-- AIM OF THE EXERCISE --
Give the number of lines in the material below that hold "Tone", and nothing besides.
──────────────────────────────
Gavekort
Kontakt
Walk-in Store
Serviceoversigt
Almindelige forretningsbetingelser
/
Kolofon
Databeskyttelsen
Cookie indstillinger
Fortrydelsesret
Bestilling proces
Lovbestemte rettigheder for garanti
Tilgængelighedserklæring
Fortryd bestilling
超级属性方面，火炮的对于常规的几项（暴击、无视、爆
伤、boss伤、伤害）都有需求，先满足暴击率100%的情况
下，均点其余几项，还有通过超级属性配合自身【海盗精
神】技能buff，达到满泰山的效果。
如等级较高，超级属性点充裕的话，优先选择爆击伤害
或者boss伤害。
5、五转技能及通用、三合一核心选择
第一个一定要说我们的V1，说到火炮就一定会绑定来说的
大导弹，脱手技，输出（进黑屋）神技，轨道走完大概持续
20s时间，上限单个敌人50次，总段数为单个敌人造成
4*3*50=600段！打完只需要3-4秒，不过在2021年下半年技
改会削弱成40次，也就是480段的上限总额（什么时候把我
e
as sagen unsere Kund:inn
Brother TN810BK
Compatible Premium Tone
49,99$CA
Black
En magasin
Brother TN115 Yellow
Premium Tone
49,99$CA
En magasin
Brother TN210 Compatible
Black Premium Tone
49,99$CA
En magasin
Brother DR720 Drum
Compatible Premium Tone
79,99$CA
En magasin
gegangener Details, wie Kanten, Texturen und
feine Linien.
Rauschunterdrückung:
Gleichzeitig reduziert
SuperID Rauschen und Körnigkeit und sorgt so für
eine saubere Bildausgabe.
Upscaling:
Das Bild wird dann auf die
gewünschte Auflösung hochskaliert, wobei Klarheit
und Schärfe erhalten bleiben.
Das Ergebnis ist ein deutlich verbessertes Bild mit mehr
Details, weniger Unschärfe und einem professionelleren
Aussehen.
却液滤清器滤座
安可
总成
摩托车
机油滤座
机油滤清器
──────────────────────────────
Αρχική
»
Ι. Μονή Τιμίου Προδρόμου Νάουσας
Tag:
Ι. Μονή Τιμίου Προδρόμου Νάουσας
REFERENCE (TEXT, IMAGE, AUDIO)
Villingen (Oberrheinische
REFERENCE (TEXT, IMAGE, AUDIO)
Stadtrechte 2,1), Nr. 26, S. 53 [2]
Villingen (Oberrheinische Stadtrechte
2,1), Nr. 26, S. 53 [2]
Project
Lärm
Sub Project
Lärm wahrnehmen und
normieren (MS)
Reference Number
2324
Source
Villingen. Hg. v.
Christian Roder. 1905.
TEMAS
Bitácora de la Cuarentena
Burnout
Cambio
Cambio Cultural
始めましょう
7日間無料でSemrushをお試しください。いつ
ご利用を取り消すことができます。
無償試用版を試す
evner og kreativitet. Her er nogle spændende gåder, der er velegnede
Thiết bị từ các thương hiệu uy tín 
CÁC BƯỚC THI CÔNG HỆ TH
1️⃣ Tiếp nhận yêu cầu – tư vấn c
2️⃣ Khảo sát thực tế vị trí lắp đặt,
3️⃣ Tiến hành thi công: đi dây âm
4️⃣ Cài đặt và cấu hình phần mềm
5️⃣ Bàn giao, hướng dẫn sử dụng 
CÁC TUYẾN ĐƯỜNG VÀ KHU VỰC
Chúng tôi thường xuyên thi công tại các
──────────────────────────────
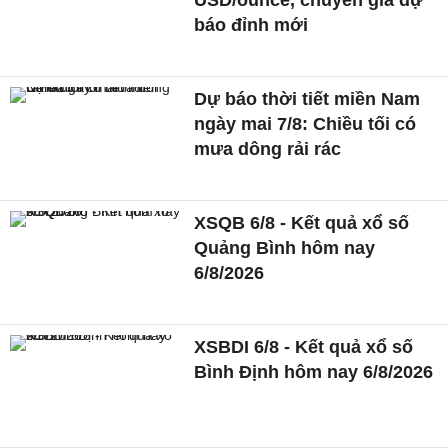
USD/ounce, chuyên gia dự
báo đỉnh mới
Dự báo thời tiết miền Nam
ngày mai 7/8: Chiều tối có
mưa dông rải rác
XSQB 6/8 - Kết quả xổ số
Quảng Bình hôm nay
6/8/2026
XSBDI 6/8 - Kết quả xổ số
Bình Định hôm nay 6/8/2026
──────────────────────────────
-- RESULT OF THE TASK --
4